Faced with this situation, how does the small Catholic community, with nearly 20,000 faithful, live?
Like the entire population, they are suffering the consequences of this curfew.
Some Christian families — mostly Dalits (former “untouchables”) who came to Kashmir a few years ago to find work — are blocked by the paralysis of the region and can no longer work.
This small local Christian community was already economically weak and the current situation only makes things worse. Many can no longer reach their parish, due to the discontinuation of public transport and telephone lines to share possible private transport.

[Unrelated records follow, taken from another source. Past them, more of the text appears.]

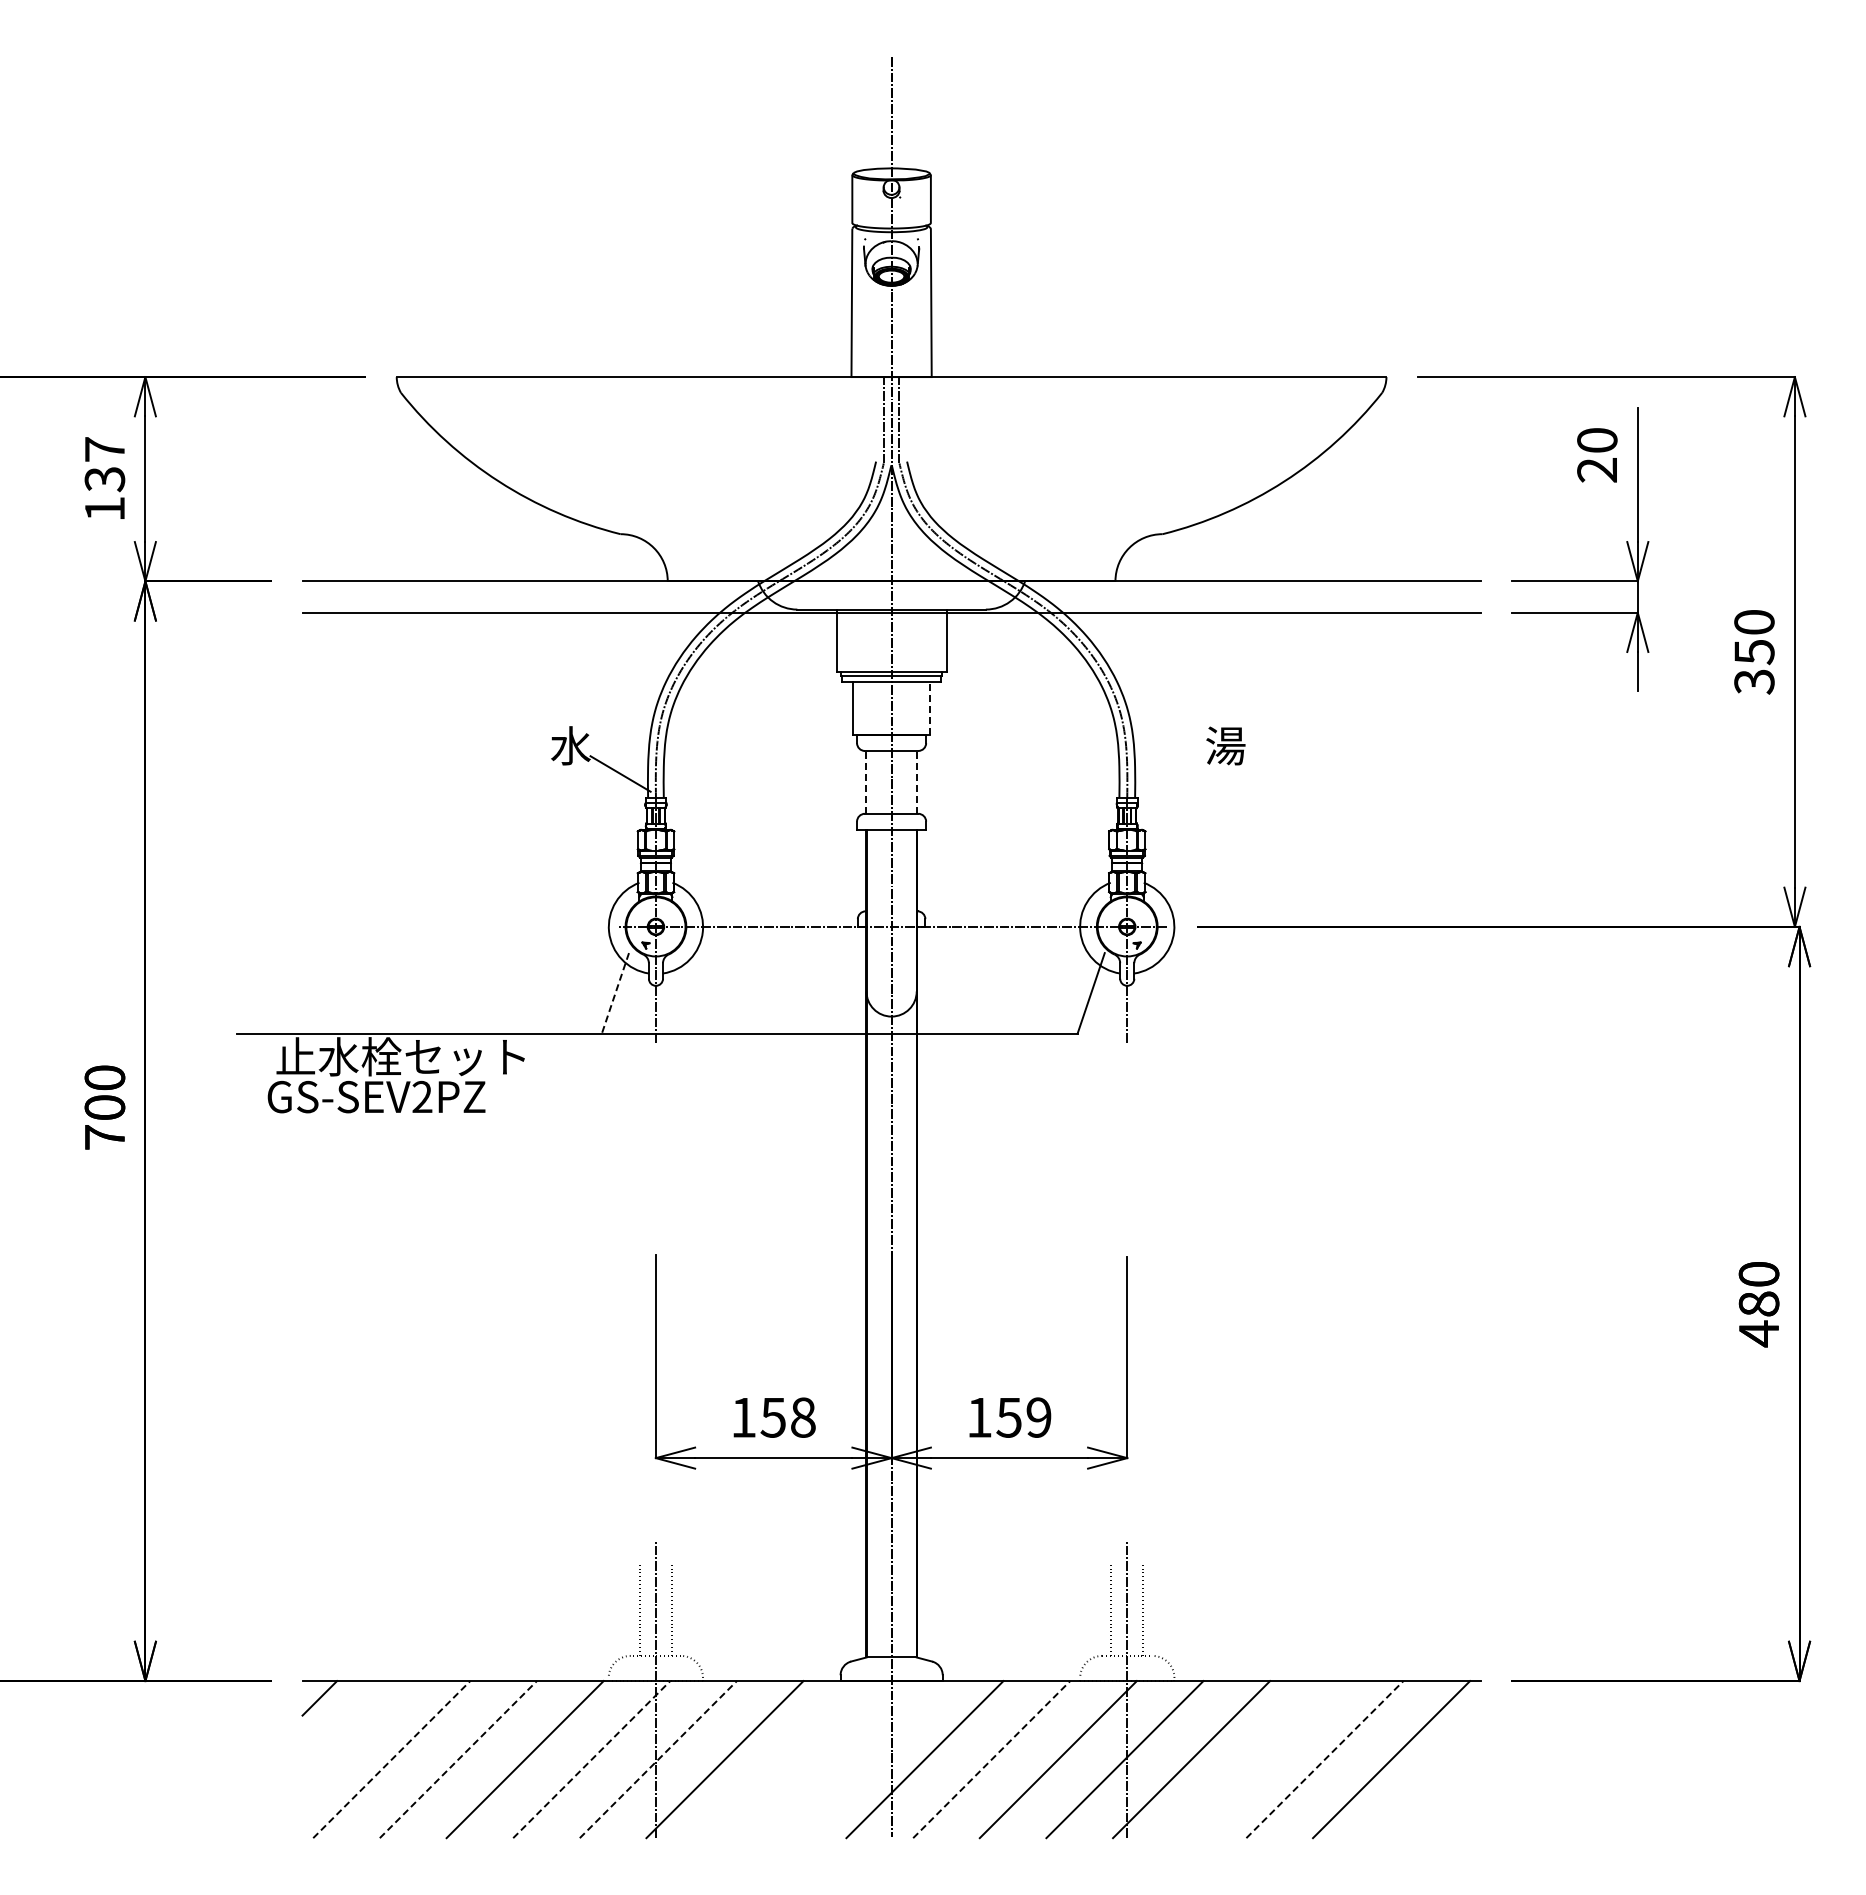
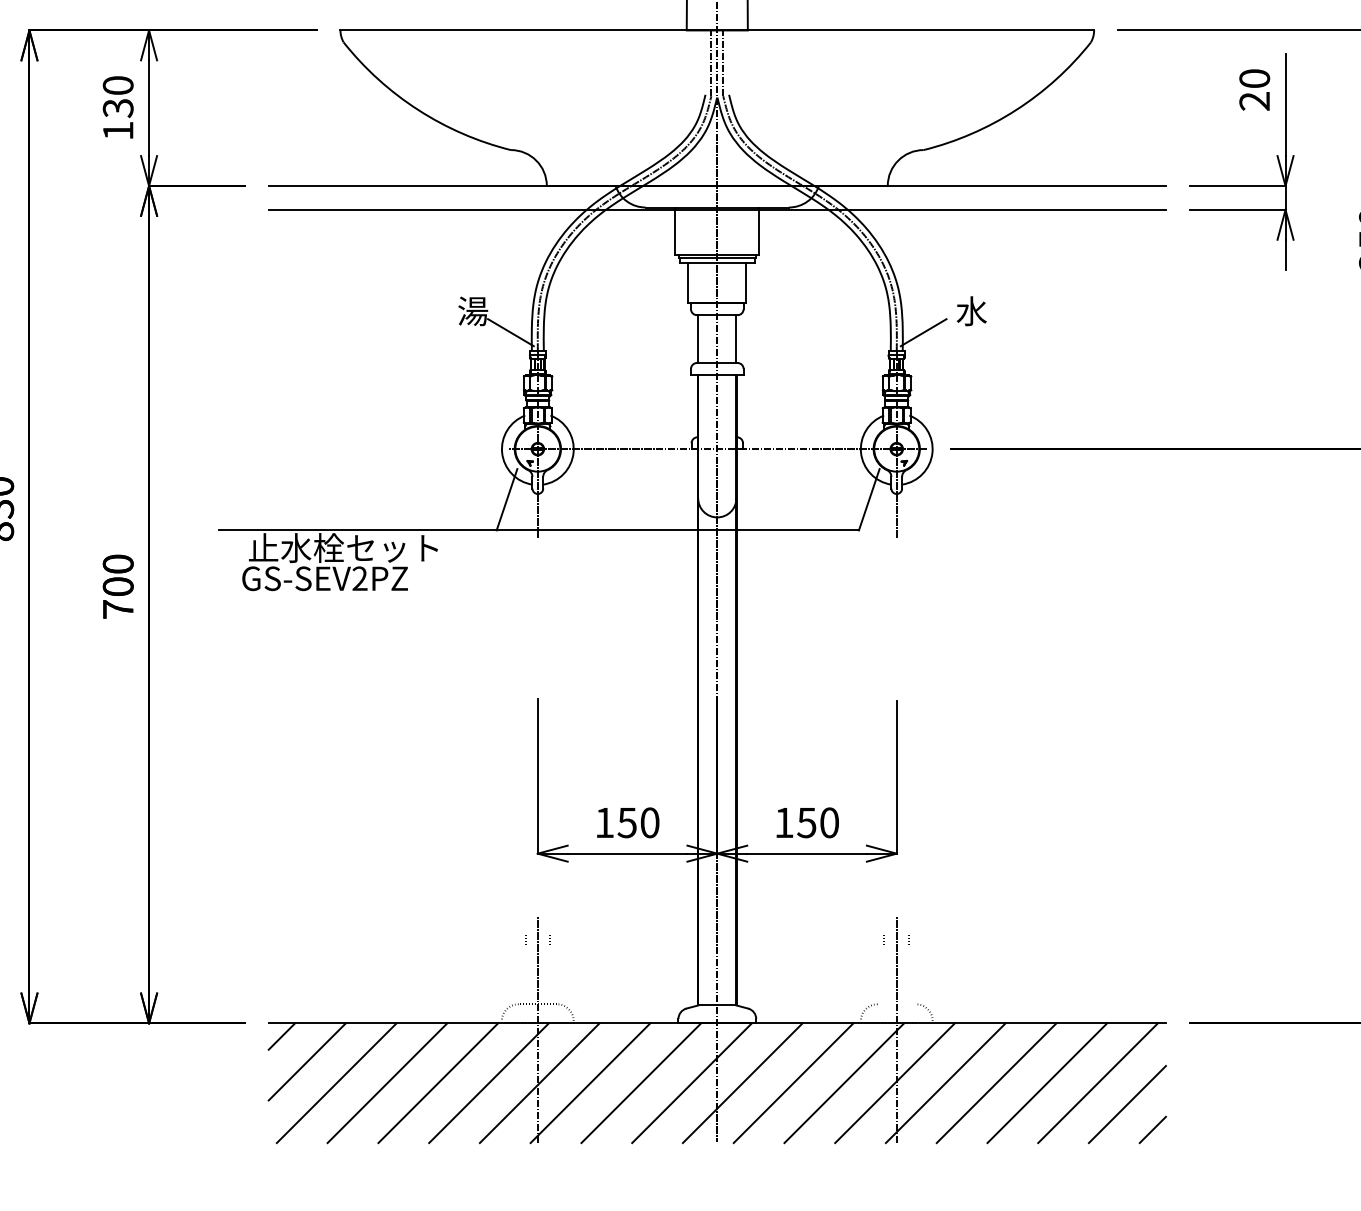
text: (104, 449) -> (117, 85), 137 -> 130
line: (929, 708) -> (746, 282), dashed -> solid
text: (570, 745) -> (472, 311), 水 -> 湯
text: (1225, 745) -> (971, 311), 湯 -> 水
line: (1162, 773) -> (923, 332), added
line: (866, 781) -> (698, 338), dashed -> solid
line: (916, 781) -> (736, 338), dashed -> solid
line: (615, 993) -> (507, 499), dashed -> solid
text: (803, 1417) -> (650, 822), 158 -> 150
text: (1038, 1417) -> (829, 822), 159 -> 150
line: (352, 1731) -> (306, 1061), added
line: (392, 1759) -> (337, 1083), dashed -> solid
line: (458, 1759) -> (387, 1083), dashed -> solid
line: (592, 1759) -> (489, 1083), dashed -> solid
line: (658, 1759) -> (539, 1083), dashed -> solid
line: (791, 1759) -> (641, 1083), added
line: (857, 1759) -> (691, 1083), added
line: (992, 1759) -> (794, 1083), dashed -> solid
line: (1257, 1759) -> (995, 1083), added
line: (1325, 1759) -> (1047, 1083), dashed -> solid
line: (1429, 1787) -> (1126, 1104), added
line: (1463, 1820) -> (1152, 1129), added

How do you think the situation can change?
First of all, we must recall the roots of this crisis.
After India’s independence in 1947, an agreement was reached with the Hindu Maharajah of the State of Kashmir to grant a certain autonomy to this kingdom. This agreement prohibited Indians from buying land in Kashmir in order to protect the religious and cultural identity of that state.
But Pakistan, which has always opposed this situation, has consistently claimed Kashmir on the grounds that it is predominantly Muslim. And for the past 30 years, an armed separatist movement launched by extremist Muslims has been trying to free the region from Indian control.
This disagreement between India, Pakistan and China has already led to three wars: in 1947-48 following the creation of dominions of India and Pakistan; in 1962, because of China’s desire to change its borders with India in this region of Kashmir; in 1965, because Pakistani elements infiltrated the Kashmir army to provoke uprisings.
There was also a series of aerial attacks in 1999 against Pakistani-backed forces that had infiltrated into the mountains in Indian-administered Kashmir, north of Kargil. For 30 years, India has accused Pakistan of supporting insurgents and separatists, which Pakistan has always denied.
For the time being, the New Delhi government has shown no willingness to lift the curfew.
In my opinion, the crisis will worsen further and the Indian government will continue to ban everything until the protests are exhausted.
Kashmir is no longer a state governed by the rule of law. I myself am not sure I am allowed to return to Srinagar.